I've been through 2 tornado cleanups, and a friend's fire cleanup. I've sat in with the final calculation/settlement with the adjusters on all 3 occasions. Never has anything listed been questioned as to whether it was actually there or not. We were told to make a list of damaged and destroyed items along with prices, everything was reviewed, nothing was questioned.
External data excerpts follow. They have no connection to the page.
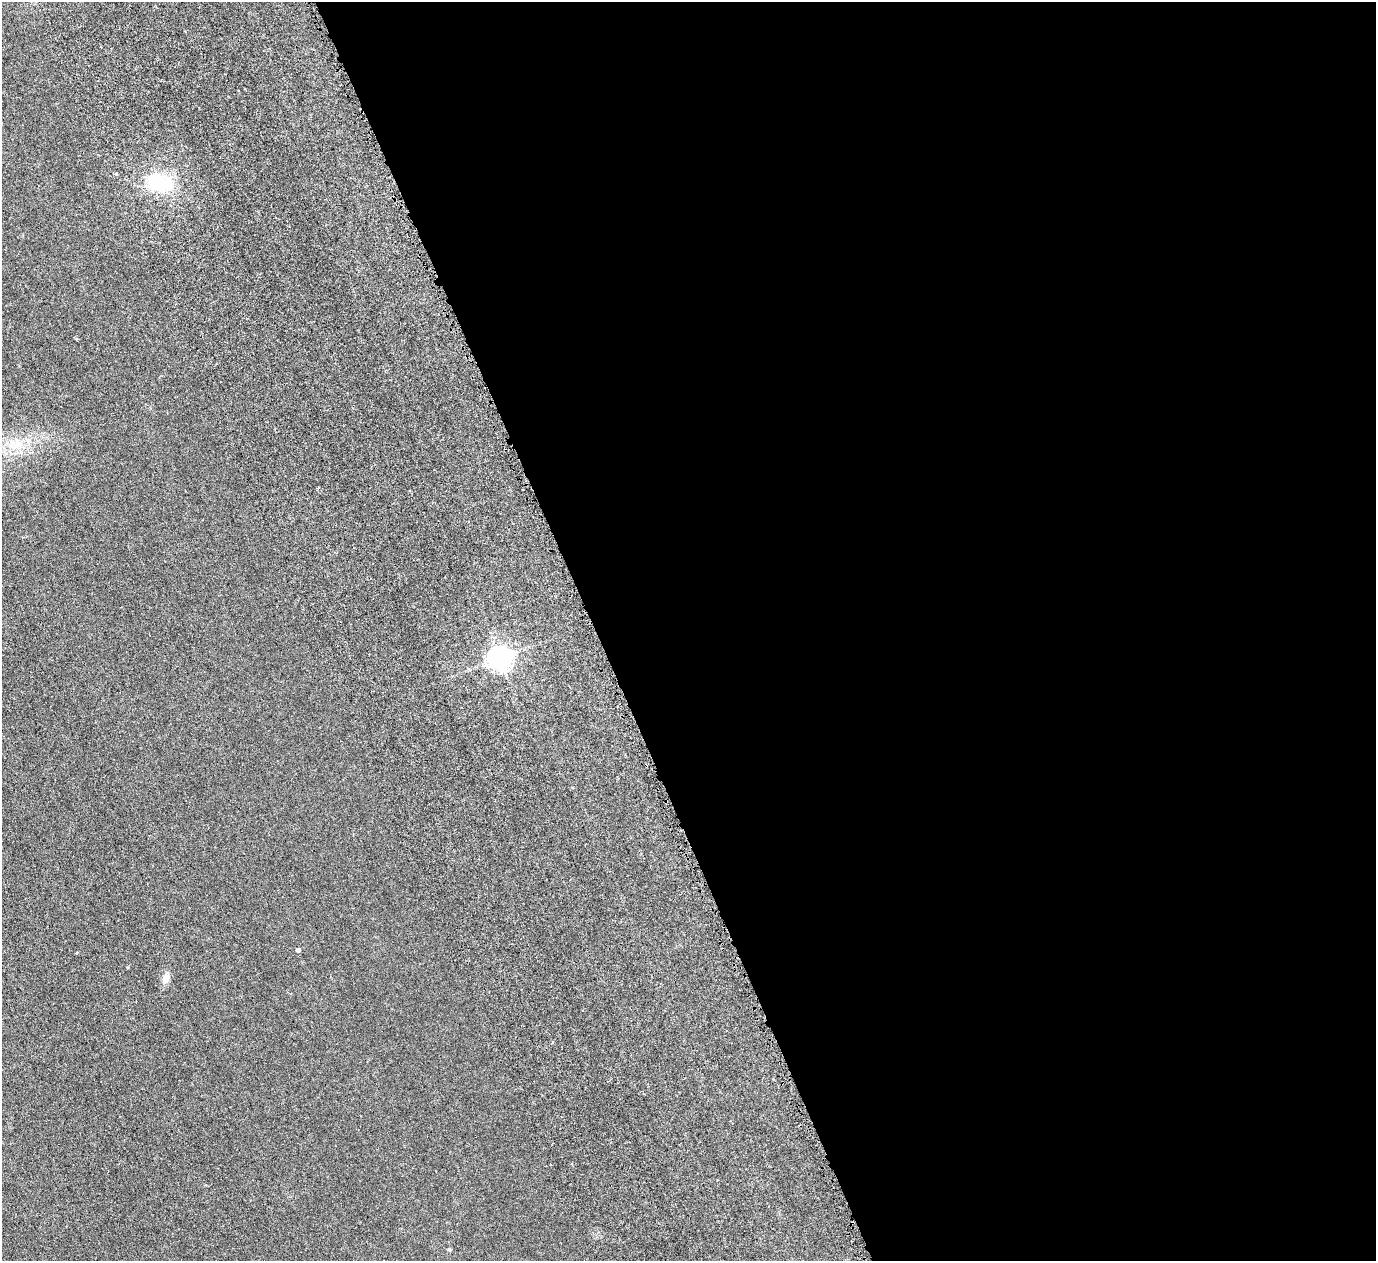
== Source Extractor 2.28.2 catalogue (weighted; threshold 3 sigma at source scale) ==
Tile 8 of 4 x 4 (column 4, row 2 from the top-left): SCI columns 4440-5813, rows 2998-4256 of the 6128 x 6110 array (HDU 1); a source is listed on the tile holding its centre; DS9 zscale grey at full resolution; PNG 1378 x 1263 px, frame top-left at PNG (2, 2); no overlay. Shown black and unused: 57% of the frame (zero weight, under 4 of 8 exposures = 20% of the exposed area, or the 3 px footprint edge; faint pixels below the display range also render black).
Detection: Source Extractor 2.28.2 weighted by HDU 2 'WHT'; one run over the whole footprint, this tile lists its part. Background 0.00281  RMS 0.0015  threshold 0.00606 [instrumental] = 3 sigma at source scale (4.09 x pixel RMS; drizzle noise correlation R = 1.36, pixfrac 0.8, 0.05/0.05 arcsec/px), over >= 5 px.
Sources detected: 6; all 6 listed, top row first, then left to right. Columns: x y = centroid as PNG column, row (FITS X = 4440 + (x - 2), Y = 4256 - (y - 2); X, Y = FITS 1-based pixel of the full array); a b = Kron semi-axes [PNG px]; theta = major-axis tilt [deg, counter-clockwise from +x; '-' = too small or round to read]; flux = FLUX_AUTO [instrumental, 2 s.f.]
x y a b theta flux
159 182 36 23 -12 6.3
18 444 17 11 2 1.9
499 658 7 7 - 100
298 950 4 4 - 0.44
166 978 15 9 77 0.83
449 1249 5 4 - 0.14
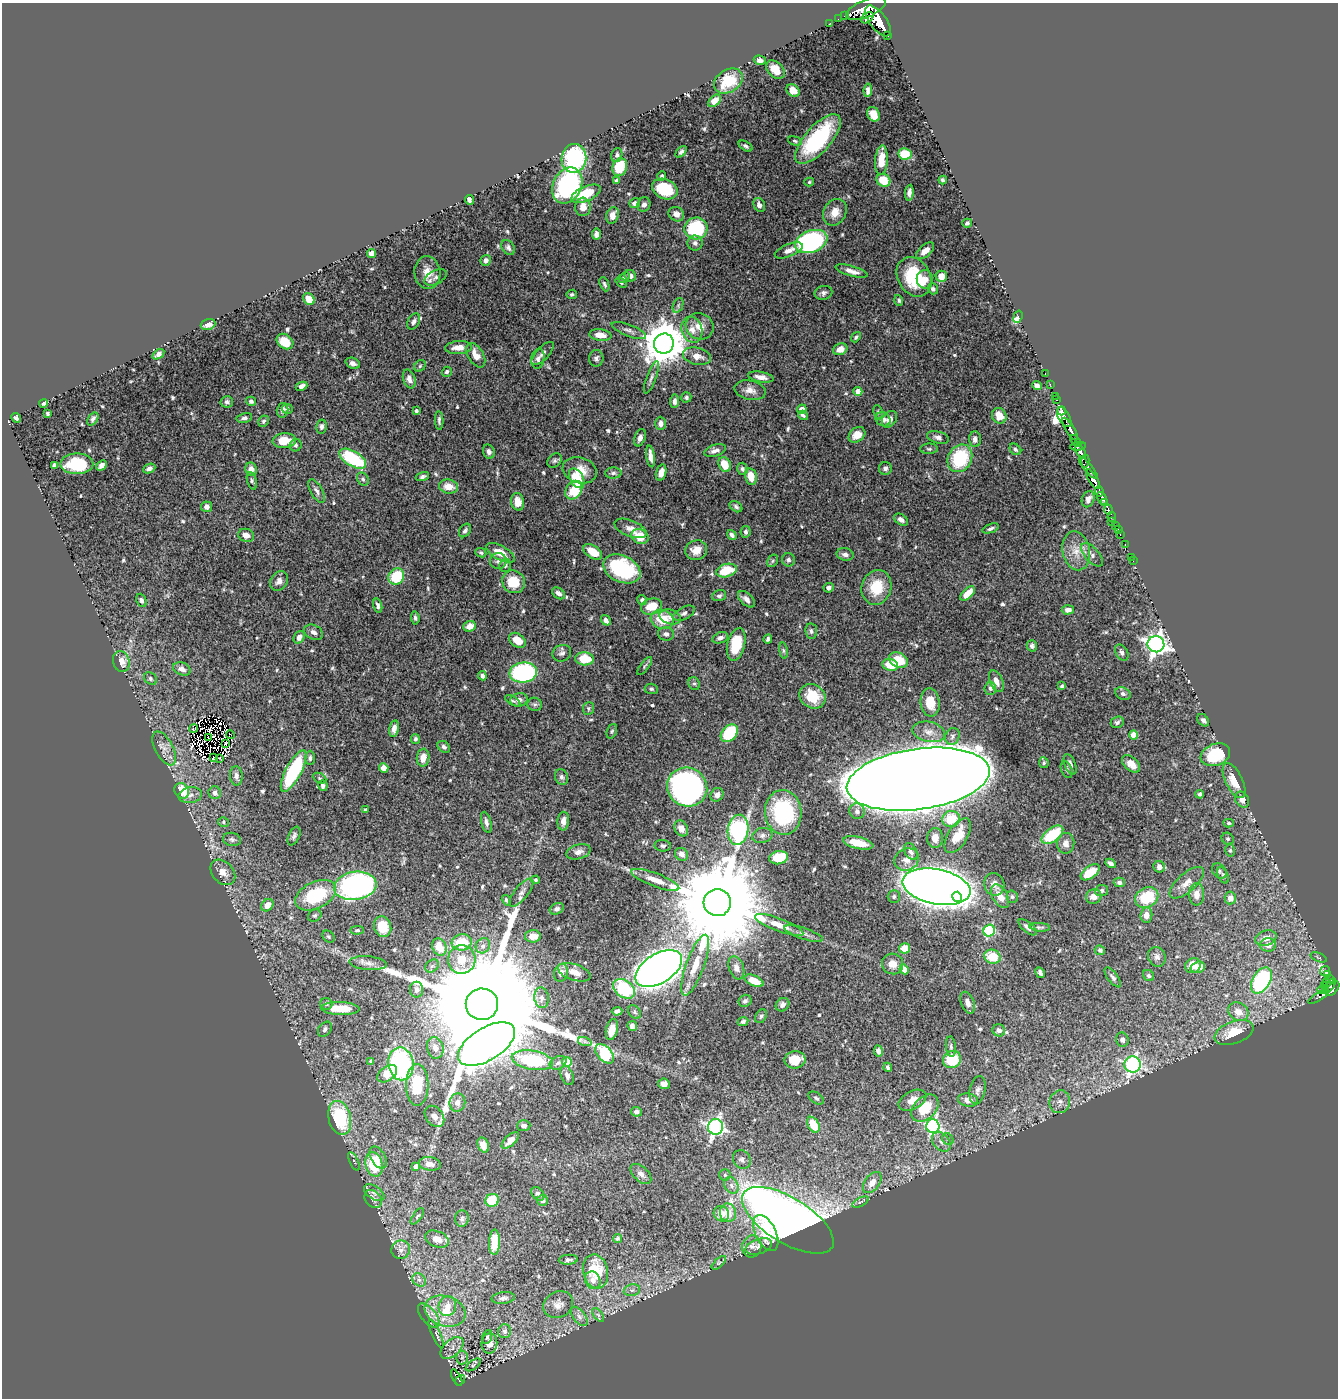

The first tornado situation was my parents, the adjuster actually gave more on alot of items than we wrote down. We had a wheelbarrow with a broken handle, so dad found the price of a handle. The adjuster said "No, if you cannot use that wheelbarrow today the same way as you could last week, we pay you for a wheelbarrow, not just the handle." There were several items like that. If it was useable before and unuseable after, it was paid for. The 50's Willy's jeep that ran but hadn't been used in 4-5 years got smashed under the barn, was written up as a farm vehicle, and he said any 4x4 vehicle that ran was worth $1000. It, and several other items we were allowed to keep. Some we fixed, some we sold, some were scrapped. I still have an old Snap-On box at Dad's that got smashed and filled with water. Maybe I'll restore it someday.
The 2nd tornado was mine 2 years ago. On a strictly cash basis we came out ahead on every item, including the reconstruction of our buildings. The adjuster did all the initial calculations based on "standard" numbers in their system, all of which were wrong in our favor. Two 10x10 roll-up doors came back as $1700 each, in the end our cost for installed door was $1200ea. Most amazing to me, after all the standard numbers were totaled up, they added 10% of that total for a general contractor, and another 10% for "general contractor profit", both of which I was allowed to keep since I acted as the general contractor, which consisted of making about 3 phone calls.
Unfortunately it took us most of the summer to do cleanup of all the trees, which the insurance did not cover.